# Crab Dip



## Constance (Aug 25, 2005)

1 6-1/2 oz can crab meat OR 1 8 oz pkg imitation crab
3/4 cup butter, softened
8 oz cream cheese, softened
2 eggs
1/2 onion, finely chopped
1/2 lemon, juiced
1 tsp worchestershire sauce
1 tsp granulated garlic
dash tobasco sauce
paprika

Mix all together. Put in lightly butter 9x13" pan. Dust with paprika. Bake 30-45 minutes at 350 degrees till lightly browned. It should still be a little wiggly when you take it out of the oven. 
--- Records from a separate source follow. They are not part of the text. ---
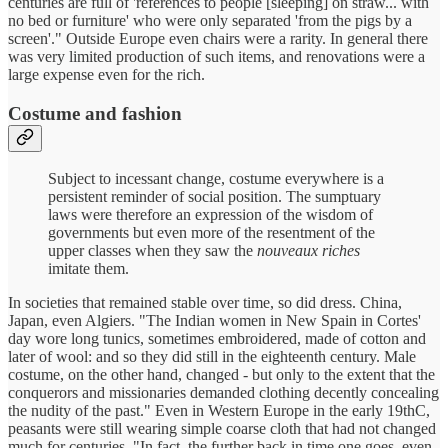
centuries are full of 'references to people [sleeping] on straw... with
no bed or furniture' who were only separated 'from the pigs by a
screen'." Outside Europe even chairs were a rarity. In general there
was very limited production of such items, and renovations were a
large expense even for the rich.
Costume and fashion
Subject to incessant change, costume everywhere is a
persistent reminder of social position. The sumptuary
laws were therefore an expression of the wisdom of
governments but even more of the resentment of the
upper classes when they saw the
nouveaux riches
imitate them.
In societies that remained stable over time, so did dress. China,
Japan, even Algiers. "The Indian women in New Spain in Cortes'
day wore long tunics, sometimes embroidered, made of cotton and
later of wool: and so they did still in the eighteenth century. Male
costume, on the other hand, changed - but only to the extent that the
conquerors and missionaries demanded clothing decently concealing
the nudity of the past." Even in Western Europe in the early 19thC,
peasants were still wearing simple coarse cloth that had not changed
much for centuries. "In fact, the further back in time one goes, even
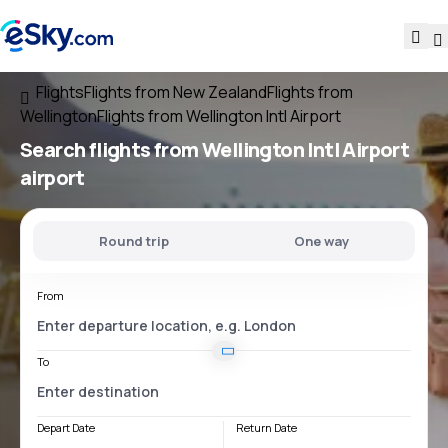
Flights
Flights from New Zealand
Flights from
Wellington
Flights from Wellington Intl Airport
Search flights
from
Wellington Intl Airport
airport
Round trip
One way
From
To
Depart Date
Return Date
Serve with Ritz or other crackers.


----------



## kadesma (Aug 25, 2005)

This is one I gotta make and soon   Thank you Constance...

kadesma


----------



## Constance (Aug 26, 2005)

You'll like it Kadesma...I always bring home an empty pan when I take it someplace.


----------



## mugsy27 (Aug 26, 2005)

any reccomendation on what to dip in this dip?


----------



## PA Baker (Aug 26, 2005)

Constance's recipe says to serve with Ritz crackers or other crackers.  I bet pita chips would be good dipped in it too.


----------



## mudbug (Aug 26, 2005)

Sorry, I would have to just dip my fingers in!


----------



## Constance (Aug 26, 2005)

That's how we get the last of the dip out of the pan, Mudbug!

I think pita crisps would be good, PA...might be good scooped up with celery sticks too. 
If you should happen to have a little left over, put it in your omelet the next morning. Talk about good!


----------